• **PROBLEM DESCRIPTION**
Scan the entries that follow for the word "υποστήριξης", then report every line in which it appears.

• **DATA PROVIDED**
- - - -

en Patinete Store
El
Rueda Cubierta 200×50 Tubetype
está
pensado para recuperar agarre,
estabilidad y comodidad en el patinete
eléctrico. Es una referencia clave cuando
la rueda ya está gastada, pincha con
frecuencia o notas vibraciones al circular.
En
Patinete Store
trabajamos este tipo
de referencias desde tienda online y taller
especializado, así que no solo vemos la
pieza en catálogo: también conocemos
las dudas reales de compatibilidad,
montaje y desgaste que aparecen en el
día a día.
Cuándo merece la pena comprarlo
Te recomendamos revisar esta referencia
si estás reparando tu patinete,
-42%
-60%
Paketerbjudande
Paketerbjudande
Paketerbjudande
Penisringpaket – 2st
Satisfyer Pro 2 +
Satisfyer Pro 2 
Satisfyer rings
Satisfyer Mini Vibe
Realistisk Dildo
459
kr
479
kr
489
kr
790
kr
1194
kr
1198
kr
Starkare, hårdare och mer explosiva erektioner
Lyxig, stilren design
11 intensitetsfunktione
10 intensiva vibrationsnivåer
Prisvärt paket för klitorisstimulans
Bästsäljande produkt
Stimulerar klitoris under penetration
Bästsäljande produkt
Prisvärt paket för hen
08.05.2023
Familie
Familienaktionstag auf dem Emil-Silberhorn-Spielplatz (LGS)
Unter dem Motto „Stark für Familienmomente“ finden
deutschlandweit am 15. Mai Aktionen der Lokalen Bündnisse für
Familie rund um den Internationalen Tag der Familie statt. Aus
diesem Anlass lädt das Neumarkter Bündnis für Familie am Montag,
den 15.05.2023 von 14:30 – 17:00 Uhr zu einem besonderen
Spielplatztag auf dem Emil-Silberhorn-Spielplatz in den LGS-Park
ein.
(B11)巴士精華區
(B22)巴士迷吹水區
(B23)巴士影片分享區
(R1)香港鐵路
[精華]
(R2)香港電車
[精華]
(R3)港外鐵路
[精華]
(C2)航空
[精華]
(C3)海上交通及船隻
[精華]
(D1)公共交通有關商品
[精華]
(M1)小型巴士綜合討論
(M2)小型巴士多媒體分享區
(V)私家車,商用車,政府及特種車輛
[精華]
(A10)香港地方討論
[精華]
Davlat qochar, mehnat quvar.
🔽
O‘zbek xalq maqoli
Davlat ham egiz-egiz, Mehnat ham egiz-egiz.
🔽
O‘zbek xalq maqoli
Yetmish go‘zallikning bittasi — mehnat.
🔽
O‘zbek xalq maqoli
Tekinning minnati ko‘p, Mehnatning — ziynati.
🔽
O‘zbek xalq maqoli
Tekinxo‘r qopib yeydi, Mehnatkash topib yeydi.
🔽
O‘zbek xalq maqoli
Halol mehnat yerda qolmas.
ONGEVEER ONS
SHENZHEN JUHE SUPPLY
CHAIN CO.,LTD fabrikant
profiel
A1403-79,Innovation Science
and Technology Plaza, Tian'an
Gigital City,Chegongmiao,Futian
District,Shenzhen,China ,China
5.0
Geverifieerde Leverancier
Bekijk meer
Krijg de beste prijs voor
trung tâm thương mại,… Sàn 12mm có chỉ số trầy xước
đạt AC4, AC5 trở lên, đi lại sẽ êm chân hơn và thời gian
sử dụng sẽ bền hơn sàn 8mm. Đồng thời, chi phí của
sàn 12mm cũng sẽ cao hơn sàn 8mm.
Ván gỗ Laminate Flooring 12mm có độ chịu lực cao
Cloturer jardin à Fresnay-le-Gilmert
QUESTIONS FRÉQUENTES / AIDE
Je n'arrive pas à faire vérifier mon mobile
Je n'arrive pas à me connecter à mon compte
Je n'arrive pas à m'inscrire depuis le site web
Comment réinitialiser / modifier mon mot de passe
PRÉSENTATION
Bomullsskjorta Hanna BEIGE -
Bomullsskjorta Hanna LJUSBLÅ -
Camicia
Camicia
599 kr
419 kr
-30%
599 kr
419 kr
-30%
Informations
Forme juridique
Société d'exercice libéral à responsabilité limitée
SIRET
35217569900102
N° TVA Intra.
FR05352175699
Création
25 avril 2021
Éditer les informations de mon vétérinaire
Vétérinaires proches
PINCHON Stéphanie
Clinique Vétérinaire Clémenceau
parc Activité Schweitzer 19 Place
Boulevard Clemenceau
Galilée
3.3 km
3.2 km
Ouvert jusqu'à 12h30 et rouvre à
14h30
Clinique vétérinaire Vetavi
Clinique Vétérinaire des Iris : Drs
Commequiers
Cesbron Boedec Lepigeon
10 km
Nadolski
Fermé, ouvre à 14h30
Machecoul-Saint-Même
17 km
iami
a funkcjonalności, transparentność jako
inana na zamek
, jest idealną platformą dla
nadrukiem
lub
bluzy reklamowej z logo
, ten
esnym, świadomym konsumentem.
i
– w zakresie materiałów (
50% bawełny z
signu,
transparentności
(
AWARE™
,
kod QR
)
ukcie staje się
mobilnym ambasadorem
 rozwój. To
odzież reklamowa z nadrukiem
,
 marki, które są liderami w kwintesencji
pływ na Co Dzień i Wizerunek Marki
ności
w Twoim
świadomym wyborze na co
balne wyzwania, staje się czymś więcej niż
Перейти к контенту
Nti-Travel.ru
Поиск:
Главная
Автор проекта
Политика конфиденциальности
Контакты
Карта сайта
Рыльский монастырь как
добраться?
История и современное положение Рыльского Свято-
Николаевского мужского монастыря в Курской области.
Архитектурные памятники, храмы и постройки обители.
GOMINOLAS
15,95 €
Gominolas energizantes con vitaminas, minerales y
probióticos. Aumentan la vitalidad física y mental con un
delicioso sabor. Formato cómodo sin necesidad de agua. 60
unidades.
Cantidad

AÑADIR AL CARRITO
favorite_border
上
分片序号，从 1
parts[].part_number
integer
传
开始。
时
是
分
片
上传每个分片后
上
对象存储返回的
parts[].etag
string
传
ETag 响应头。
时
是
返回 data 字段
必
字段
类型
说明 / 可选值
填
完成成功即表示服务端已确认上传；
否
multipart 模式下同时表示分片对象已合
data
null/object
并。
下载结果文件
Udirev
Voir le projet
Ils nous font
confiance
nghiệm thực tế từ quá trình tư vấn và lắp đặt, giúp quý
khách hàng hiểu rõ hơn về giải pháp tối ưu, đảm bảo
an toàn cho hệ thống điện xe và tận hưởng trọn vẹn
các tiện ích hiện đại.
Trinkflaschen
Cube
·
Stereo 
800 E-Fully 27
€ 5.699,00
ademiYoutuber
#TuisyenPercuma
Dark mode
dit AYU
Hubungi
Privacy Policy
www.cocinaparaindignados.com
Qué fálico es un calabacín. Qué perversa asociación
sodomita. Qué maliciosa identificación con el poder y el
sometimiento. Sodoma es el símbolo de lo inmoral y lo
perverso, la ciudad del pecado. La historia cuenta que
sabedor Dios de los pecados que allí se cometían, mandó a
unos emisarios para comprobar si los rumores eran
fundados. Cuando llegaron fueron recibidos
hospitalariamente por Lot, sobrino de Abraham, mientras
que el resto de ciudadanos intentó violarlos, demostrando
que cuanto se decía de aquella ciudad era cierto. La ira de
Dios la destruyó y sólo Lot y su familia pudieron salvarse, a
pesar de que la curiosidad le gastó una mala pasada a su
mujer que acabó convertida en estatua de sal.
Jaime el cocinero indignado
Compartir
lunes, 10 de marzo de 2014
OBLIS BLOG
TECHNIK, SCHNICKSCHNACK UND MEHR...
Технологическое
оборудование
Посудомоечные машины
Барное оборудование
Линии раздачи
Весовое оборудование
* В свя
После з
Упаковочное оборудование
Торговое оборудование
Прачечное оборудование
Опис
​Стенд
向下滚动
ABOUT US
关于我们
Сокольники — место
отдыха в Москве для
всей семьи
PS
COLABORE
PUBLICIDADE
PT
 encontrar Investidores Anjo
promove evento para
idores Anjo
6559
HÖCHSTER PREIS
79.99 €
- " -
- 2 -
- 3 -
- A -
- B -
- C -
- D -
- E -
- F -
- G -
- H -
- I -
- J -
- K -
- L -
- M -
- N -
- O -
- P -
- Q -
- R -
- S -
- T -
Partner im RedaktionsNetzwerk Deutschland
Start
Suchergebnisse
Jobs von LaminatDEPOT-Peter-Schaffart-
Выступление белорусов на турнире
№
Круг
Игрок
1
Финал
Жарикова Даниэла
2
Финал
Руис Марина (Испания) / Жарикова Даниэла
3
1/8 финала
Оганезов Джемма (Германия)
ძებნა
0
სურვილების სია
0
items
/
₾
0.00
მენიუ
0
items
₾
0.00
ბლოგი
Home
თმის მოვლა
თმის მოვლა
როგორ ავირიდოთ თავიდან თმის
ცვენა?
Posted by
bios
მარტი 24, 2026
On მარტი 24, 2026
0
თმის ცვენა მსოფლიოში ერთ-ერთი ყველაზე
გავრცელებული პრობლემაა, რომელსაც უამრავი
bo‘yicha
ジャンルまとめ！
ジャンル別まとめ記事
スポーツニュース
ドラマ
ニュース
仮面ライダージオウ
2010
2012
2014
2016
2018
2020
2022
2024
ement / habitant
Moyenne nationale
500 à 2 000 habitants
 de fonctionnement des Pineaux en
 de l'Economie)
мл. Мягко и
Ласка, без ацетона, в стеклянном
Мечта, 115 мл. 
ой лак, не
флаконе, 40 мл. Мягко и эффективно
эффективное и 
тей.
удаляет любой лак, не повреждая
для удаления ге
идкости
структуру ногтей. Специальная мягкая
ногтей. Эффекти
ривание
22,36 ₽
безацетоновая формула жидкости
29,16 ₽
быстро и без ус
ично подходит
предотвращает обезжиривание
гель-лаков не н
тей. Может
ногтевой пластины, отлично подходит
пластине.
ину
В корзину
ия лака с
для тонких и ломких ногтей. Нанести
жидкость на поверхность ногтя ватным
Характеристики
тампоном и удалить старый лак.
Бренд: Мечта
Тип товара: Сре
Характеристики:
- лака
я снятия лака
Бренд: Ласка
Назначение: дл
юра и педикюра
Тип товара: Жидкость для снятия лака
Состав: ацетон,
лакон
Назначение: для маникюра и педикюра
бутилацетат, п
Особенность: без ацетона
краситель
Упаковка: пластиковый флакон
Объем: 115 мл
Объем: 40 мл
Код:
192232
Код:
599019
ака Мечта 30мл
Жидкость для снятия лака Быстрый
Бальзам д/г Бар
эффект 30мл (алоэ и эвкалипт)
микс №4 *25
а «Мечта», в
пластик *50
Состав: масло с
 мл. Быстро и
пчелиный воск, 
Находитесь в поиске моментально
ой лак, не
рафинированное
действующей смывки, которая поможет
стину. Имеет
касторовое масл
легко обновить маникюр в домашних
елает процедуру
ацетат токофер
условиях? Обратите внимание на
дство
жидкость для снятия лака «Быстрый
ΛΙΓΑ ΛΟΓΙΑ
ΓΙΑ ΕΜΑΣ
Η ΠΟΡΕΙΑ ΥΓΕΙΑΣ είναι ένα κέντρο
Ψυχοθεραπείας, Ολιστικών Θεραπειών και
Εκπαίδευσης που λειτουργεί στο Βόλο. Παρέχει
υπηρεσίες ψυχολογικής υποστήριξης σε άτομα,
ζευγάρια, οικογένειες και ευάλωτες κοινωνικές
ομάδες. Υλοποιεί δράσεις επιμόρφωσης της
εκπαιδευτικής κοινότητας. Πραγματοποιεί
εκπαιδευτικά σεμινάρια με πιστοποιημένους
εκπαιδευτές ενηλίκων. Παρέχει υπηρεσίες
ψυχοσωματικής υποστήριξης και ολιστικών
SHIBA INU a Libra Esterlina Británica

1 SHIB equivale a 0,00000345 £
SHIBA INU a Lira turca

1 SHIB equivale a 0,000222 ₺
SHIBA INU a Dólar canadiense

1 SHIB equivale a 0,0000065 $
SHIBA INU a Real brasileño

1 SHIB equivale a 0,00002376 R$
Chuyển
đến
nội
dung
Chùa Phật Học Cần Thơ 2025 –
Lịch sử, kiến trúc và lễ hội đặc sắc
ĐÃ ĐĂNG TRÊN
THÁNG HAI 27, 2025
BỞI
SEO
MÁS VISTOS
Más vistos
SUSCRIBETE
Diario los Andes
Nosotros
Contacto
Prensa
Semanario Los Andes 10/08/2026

- - - -

• **SOLUTION TO THE PROBLEM**
υπηρεσίες ψυχολογικής υποστήριξης σε άτομα,
ψυχοσωματικής υποστήριξης και ολιστικών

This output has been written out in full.